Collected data
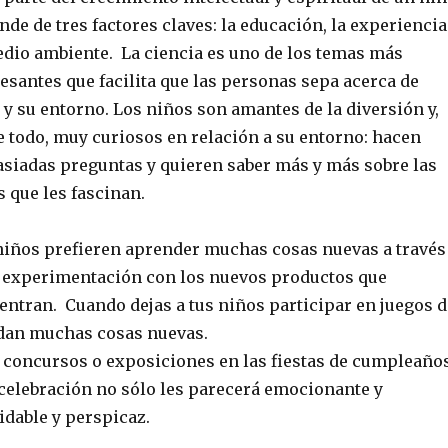
de de tres factores claves: la educación, la experiencia
edio ambiente. La ciencia es uno de los temas más
resantes que facilita que las personas sepa acerca de
s y su entorno. Los niños son amantes de la diversión y,
e todo, muy curiosos en relación a su entorno: hacen
siadas preguntas y quieren saber más y más sobre las
s que les fascinan.
niños prefieren aprender muchas cosas nuevas a través
a experimentación con los nuevos productos que
entran. Cuando dejas a tus niños participar en juegos d
ndan muchas cosas nuevas.
 concursos o exposiciones en las fiestas de cumpleaños
 celebración no sólo les parecerá emocionante y
idable y perspicaz.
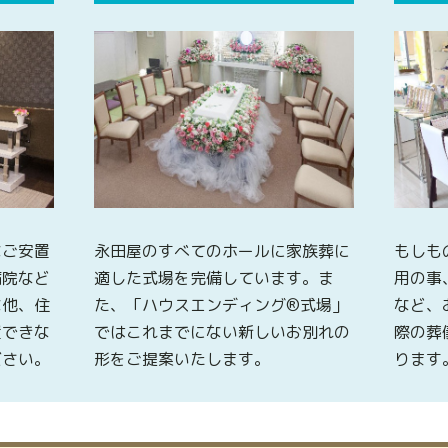
なご安置
永田屋のすべてのホールに家族葬に
もしも
病院など
適した式場を完備しています。ま
用の事
な他、住
た、「ハウスエンディング®式場」
など、
置できな
ではこれまでにない新しいお別れの
際の葬
ださい。
形をご提案いたします。
ります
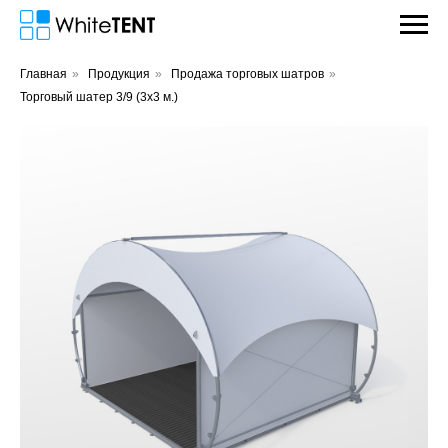
Главная
»
Продукция
»
Продажа торговых шатров
»
Торговый шатер 3/9 (3х3 м.)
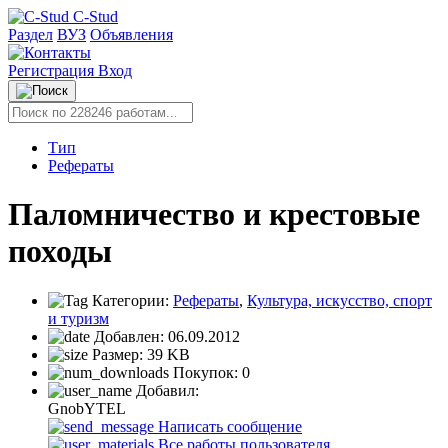
C-Stud
Раздел
ВУЗ
Объявления
Регистрация
Вход
Тип
Рефераты
Паломничество и крестовые
походы
Категории:
Рефераты
,
Культура, искусство, спорт
и туризм
Добавлен:
06.09.2012
Размер:
39 KB
Покупок:
0
Добавил:
GnobYTEL
Написать сообщение
Все работы пользователя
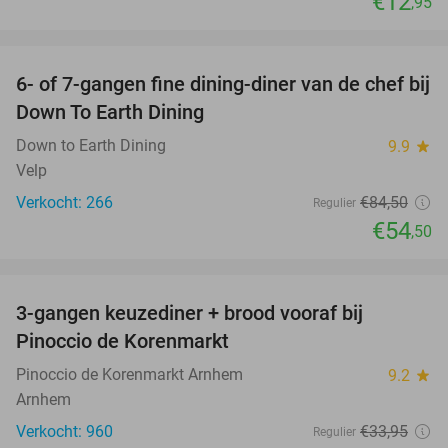
€12
,95
favorite_border
6- of 7-gangen fine dining-diner van de chef bij
36%
Down To Earth Dining
Down to Earth Dining
9.9
star
Velp
Verkocht: 266
€84
,50
Regulier
€54
,50
favorite_border
3-gangen keuzediner + brood vooraf bij
41%
Pinoccio de Korenmarkt
Pinoccio de Korenmarkt Arnhem
9.2
star
Arnhem
Verkocht: 960
€33
,95
Regulier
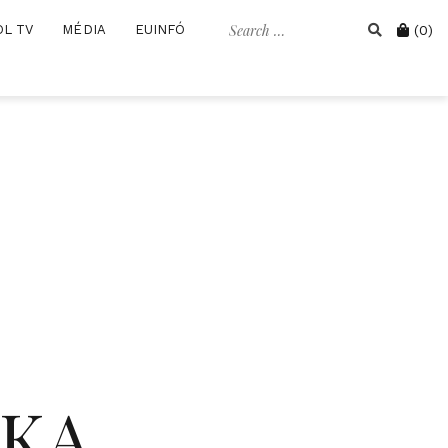
Search
Cart
OL TV
MÉDIA
EUINFÓ
(0)
for:
IKA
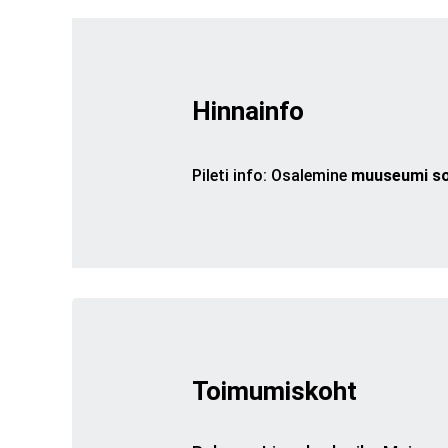
Hinnainfo
Pileti info
:
Osalemine
muuseumi soo
Toimumiskoht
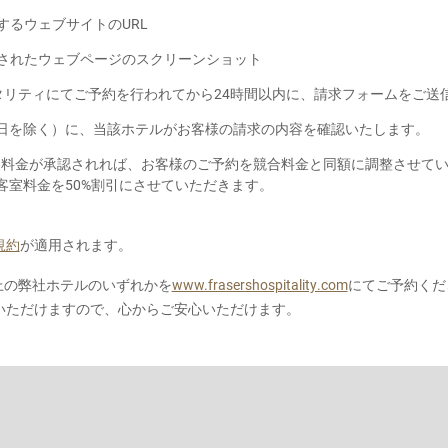
するウェブサイトのURL
されたウェブページのスクリーンショット
タリティにてご予約を行われてから24時間以内に、請求フォームをご送
日を除く）に、当該ホテルがお客様の請求の内容を確認いたします。
、料金が承認されれば、お客様のご予約を競合料金と同額に調整させて
客室料金を50%割引にさせていただきます。
規約
が適用されます。
以上の弊社ホテルのいずれかを
www.frasershospitality.com
にてご予約くだ
いただけますので、心からご安心いただけます。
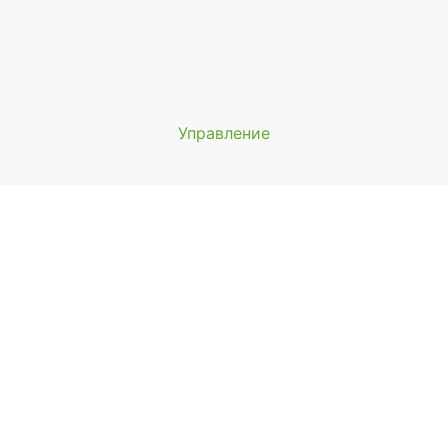
Управление
Мы будем показывать аптеки 
вашего города
Выбор отделения для получения за
айонная аптека №1 ООО "Чукотфармация", г. Анадырь
 Анадырь, ул. Отке, д. 22
ыбрать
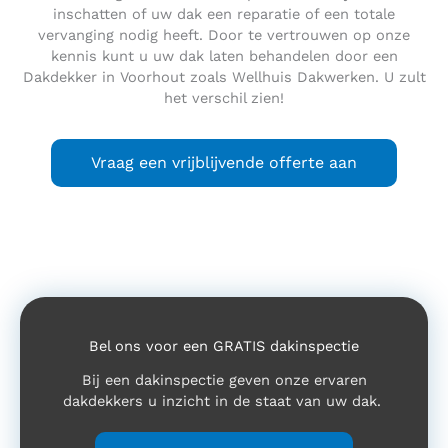
inschatten of uw dak een reparatie of een totale
vervanging nodig heeft. Door te vertrouwen op onze
kennis kunt u uw dak laten behandelen door een
Dakdekker in Voorhout zoals Wellhuis Dakwerken. U zult
het verschil zien!
Vraag een vrijblijvende offerte aan
Bel ons voor een GRATIS dakinspectie
Bij een dakinspectie geven onze ervaren
dakdekkers u inzicht in de staat van uw dak.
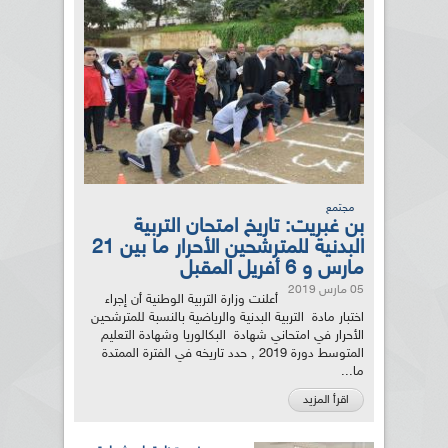
مجتمع
بن غبريت: تاريخ امتحان التربية
البدنية للمترشحين الأحرار ما بين 21
مارس و 6 أفريل المقبل
05 مارس 2019
أعلنت وزارة التربية الوطنية أن إجراء
اختبار مادة التربية البدنية والرياضية بالنسبة للمترشحين
الأحرار في امتحاني شهادة البكالوريا وشهادة التعليم
المتوسط دورة 2019 , حدد تاريخه في الفترة الممتدة
ما...
اقرأ المزيد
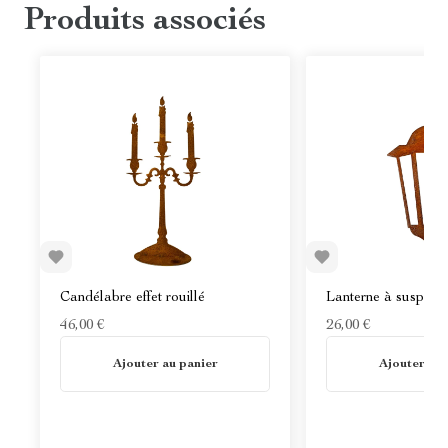
Produits associés
Candélabre effet rouillé
Lanterne à suspendre
46,00 €
26,00 €
En stock
En stock
Ajouter au panier
Ajouter au 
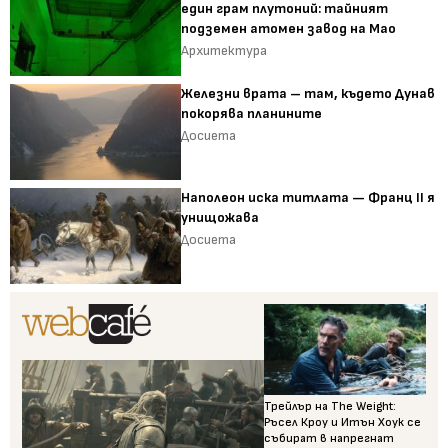
един грам плутоний: тайният
подземен атомен завод на Мао
Архитектура
Железни врата – там, където Дунав
покорява планините
Досиета
Наполеон иска титлата — Франц II я
унищожава
Досиета
Трейлър на The Weight:
Ръсел Кроу и Итън Хоук се
събират в напрегнат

WHAT IS EXPECTED
Give back all of the entries above exactly, with the pictures excluded.

WRITTEN SOLUTION
de de tres factores claves: la educación, la experiencia
edio ambiente. La ciencia es uno de los temas más
resantes que facilita que las personas sepa acerca de
s y su entorno. Los niños son amantes de la diversión y,
e todo, muy curiosos en relación a su entorno: hacen
siadas preguntas y quieren saber más y más sobre las
s que les fascinan.
niños prefieren aprender muchas cosas nuevas a través
a experimentación con los nuevos productos que
entran. Cuando dejas a tus niños participar en juegos d
ndan muchas cosas nuevas.
 concursos o exposiciones en las fiestas de cumpleaños
 celebración no sólo les parecerá emocionante y
idable y perspicaz.
なご安置
永田屋のすべてのホールに家族葬に
もしも
病院など
適した式場を完備しています。ま
用の事
な他、住
た、「ハウスエンディング®式場」
など、
置できな
ではこれまでにない新しいお別れの
際の葬
ださい。
形をご提案いたします。
ります
Главная
»
Продукция
»
Продажа торговых шатров
»
Торговый шатер 3/9 (3х3 м.)
C-Stud
Раздел
ВУЗ
Объявления
Регистрация
Вход
Тип
Рефераты
Паломничество и крестовые
походы
Категории:
Рефераты
,
Культура, искусство, спорт
и туризм
Добавлен:
06.09.2012
Размер:
39 KB
Покупок:
0
Добавил:
GnobYTEL
Написать сообщение
Все работы пользователя
€12
,95
favorite_border
6- of 7-gangen fine dining-diner van de chef bij
36%
Down To Earth Dining
Down to Earth Dining
9.9
star
Velp
Verkocht: 266
€84
,50
Regulier
€54
,50
favorite_border
3-gangen keuzediner + brood vooraf bij
41%
Pinoccio de Korenmarkt
Pinoccio de Korenmarkt Arnhem
9.2
star
Arnhem
Verkocht: 960
€33
,95
Regulier
Search
Cart
OL TV
MÉDIA
EUINFÓ
(0)
for:
IKA
Hinnainfo
Pileti info
:
Osalemine
muuseumi soo
Toimumiskoht
するウェブサイトのURL
されたウェブページのスクリーンショット
タリティにてご予約を行われてから24時間以内に、請求フォームをご送
日を除く）に、当該ホテルがお客様の請求の内容を確認いたします。
、料金が承認されれば、お客様のご予約を競合料金と同額に調整させて
客室料金を50%割引にさせていただきます。
規約
が適用されます。
以上の弊社ホテルのいずれかを
www.frasershospitality.com
にてご予約くだ
いただけますので、心からご安心いただけます。
Управление
Мы будем показывать аптеки 
вашего города
Выбор отделения для получения за
айонная аптека №1 ООО "Чукотфармация", г. Анадырь
 Анадырь, ул. Отке, д. 22
ыбрать
inschatten of uw dak een reparatie of een totale
vervanging nodig heeft. Door te vertrouwen op onze
kennis kunt u uw dak laten behandelen door een
Dakdekker in Voorhout zoals Wellhuis Dakwerken. U zult
het verschil zien!
Vraag een vrijblijvende offerte aan
Bel ons voor een GRATIS dakinspectie
Bij een dakinspectie geven onze ervaren
dakdekkers u inzicht in de staat van uw dak.
مجتمع
بن غبريت: تاريخ امتحان التربية
البدنية للمترشحين الأحرار ما بين 21
مارس و 6 أفريل المقبل
05 مارس 2019
أعلنت وزارة التربية الوطنية أن إجراء
اختبار مادة التربية البدنية والرياضية بالنسبة للمترشحين
الأحرار في امتحاني شهادة البكالوريا وشهادة التعليم
المتوسط دورة 2019 , حدد تاريخه في الفترة الممتدة
ما...
اقرأ المزيد
Produits associés
Candélabre effet rouillé
Lanterne à suspendre
46,00 €
26,00 €
En stock
En stock
Ajouter au panier
Ajouter au 
един грам плутоний: тайният
подземен атомен завод на Мао
Архитектура
Железни врата – там, където Дунав
покорява планините
Досиета
Наполеон иска титлата — Франц II я
унищожава
Досиета
Трейлър на The Weight:
Ръсел Кроу и Итън Хоук се
събират в напрегнат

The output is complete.